Scalise then brought up a fairly common myth about the unhoused: that providing more services for the homeless will cause homeless individuals from all over the country to flock to the Wilmington area.
“There's no nice way to put this: we're going to be so great at doing homeless services in New Hanover County, this is where the large number of homeless people that are across the United States – and it's a larger issue that New Hanover County can fix – are going to say this is where we need to be, and that is only going to contribute further to the strain on our services,” he said.

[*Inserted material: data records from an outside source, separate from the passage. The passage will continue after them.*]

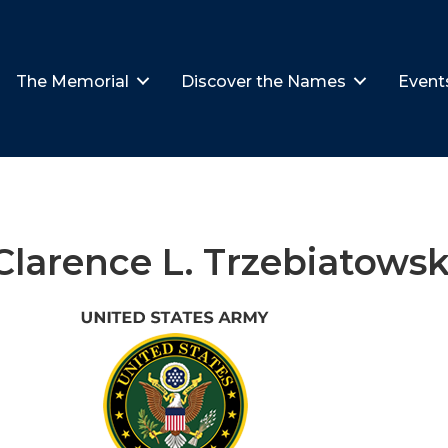
The Memorial
Discover the Names
Event
Clarence L. Trzebiatowsk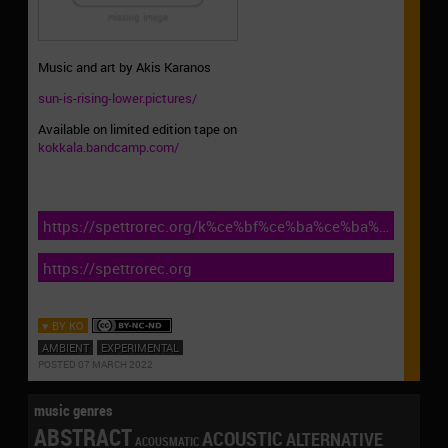
Music and art by Akis Karanos
sun-is-rising-lower.pictures/
Available on limited edition tape on
kokkala.bandcamp.com/
https://spettrorec.org/k%ce%bf%ce%ba%ce%ba%ce%b1%
kynos-nous-sr238-2022/
https://spettrorec.org
♥ BY KO
AMBIENT
EXPERIMENTAL
POSTED 07 MARCH 2022
music genres
ABSTRACT
ACOUSTIC
ALTERNATIVE
ACOUSMATIC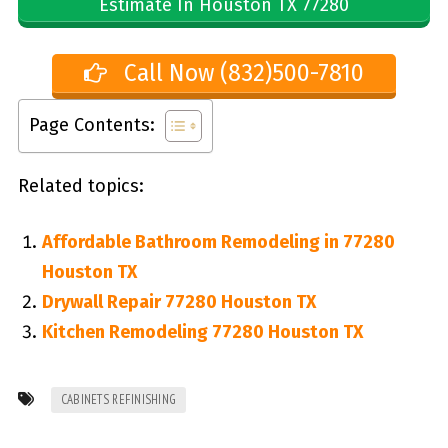
Estimate In Houston TX 77280
Call Now (832)500-7810
Page Contents:
Related topics:
Affordable Bathroom Remodeling in 77280
Houston TX
Drywall Repair 77280 Houston TX
Kitchen Remodeling 77280 Houston TX
CABINETS REFINISHING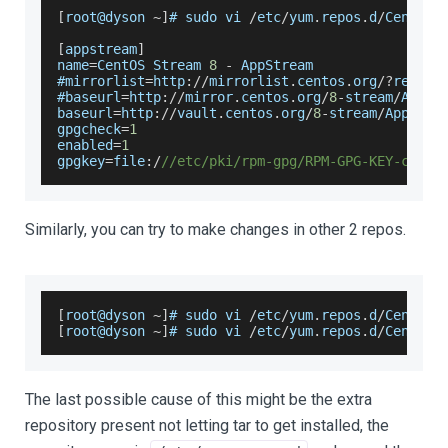
[
root@dyson 
~
]
# sudo vi 
/
etc
/
yum
.
repos
.
d
/
CentOS
-
[
appstream
]
name
=
CentOS
Stream
8
-
AppStream
#mirrorlist
=
http
:
/
/
mirrorlist
.
centos
.
org
/
?
releas
#baseurl
=
http
:
/
/
mirror
.
centos
.
org
/
8
-
stream
/
AppSt
baseurl
=
http
:
/
/
vault
.
centos
.
org
/
8
-
stream
/
AppStre
gpgcheck
=
1
enabled
=
1
gpgkey
=
file
:
/
//etc/pki/rpm-gpg/RPM-GPG-KEY-cento
Similarly, you can try to make changes in other 2 repos.
[
root@dyson 
~
]
# sudo vi 
/
etc
/
yum
.
repos
.
d
/
CentOS
-
[
root@dyson 
~
]
# sudo vi 
/
etc
/
yum
.
repos
.
d
/
CentOS
-
The last possible cause of this might be the extra
repository present not letting tar to get installed, the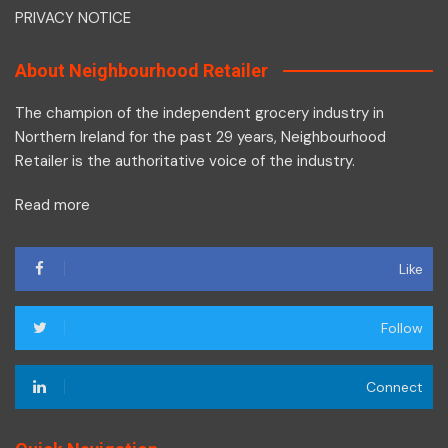
PRIVACY NOTICE
About Neighbourhood Retailer
The champion of the independent grocery industry in
Northern Ireland for the past 29 years, Neighbourhood
Retailer is the authoritative voice of the industry.
Read more
Like
Follow
Connect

City Councilmember Salette Andrews responded with local data from the CoC. “The vast, vast majority of people their prior address was within our service area. You know how difficult it is to move as a person with resources, imagine how difficult it is to move as a person who doesn't have any resources. So what we're finding is that very few people who are unhoused are moving from other places into our service area.”
Read More: "Try to stay positive." The lives of our homeless neighbors in Wilmington
Councilmember Clifford Barnett asked a different question: “If you could pick two programs that would really help us, what would stand out?” Schuler suggested comprehensive day shelters, particularly based on a model in Greensboro, and Rigby emphasized support for the CoC.
Councilmember Charlie Rivenbark seemed particularly keen on moving quickly on the CoC, and on holding firm with creating shelter space within the community. “If we do create some of these day shelters, it's going to take some political will on behalf of the county commission and the city council to do it and weather the storm that will surely come our way. Because, as people on council know, we have tried a number of locations in town that we thought made sense, and you’d have thought we were putting in a nuclear waste dump.”
Rivenbark spoke passionately about the need to help the homeless – he said he’d never seen people on the street as a child, but now it’s commonplace. “I keep saying this, but we got to do something drastic. We've got to throw money at it. Some problems, you just have to throw money at it. And until you get it right, it's going to be expensive, but we have to do it.”
Commissioner Jonathan Barfield agreed. “When it comes to updating the land use regulations, NIMBYism happens at every level,” he said. He added that homelessness can happen to anybody. “No matter where you live and what your pedigree is, what your education is, people find themselves in those situations and don't know what to do.”
The issue of permanent supportive housing was a bit more controversial than the other points – it is an expensive venture. Though there are 77 new units being developed by Good Shepherd Center in the coming years, providers estimate there will still be a need for 25 to 75 more units beyond that.
Councilmember Luke Waddell suggested that it shouldn't be a New Hanover county problem, so much as a regional problem. “I would probably not advocate that we build it all in the smallest county in the state with some of the highest land prices per acre in the state,” he said. “I think a regional issue should have a regional approach. I mean, our neighboring counties have property with many orders of magnitude less expensive than what we have here.”
He voiced a strong preference for mental health services through a day shelter. And public officials overall seemed more interested in those less expensive, less permanent solutions.
Staff said they would take the full discussion under advisement and come back with a menu of options to invest in, along with potential costs.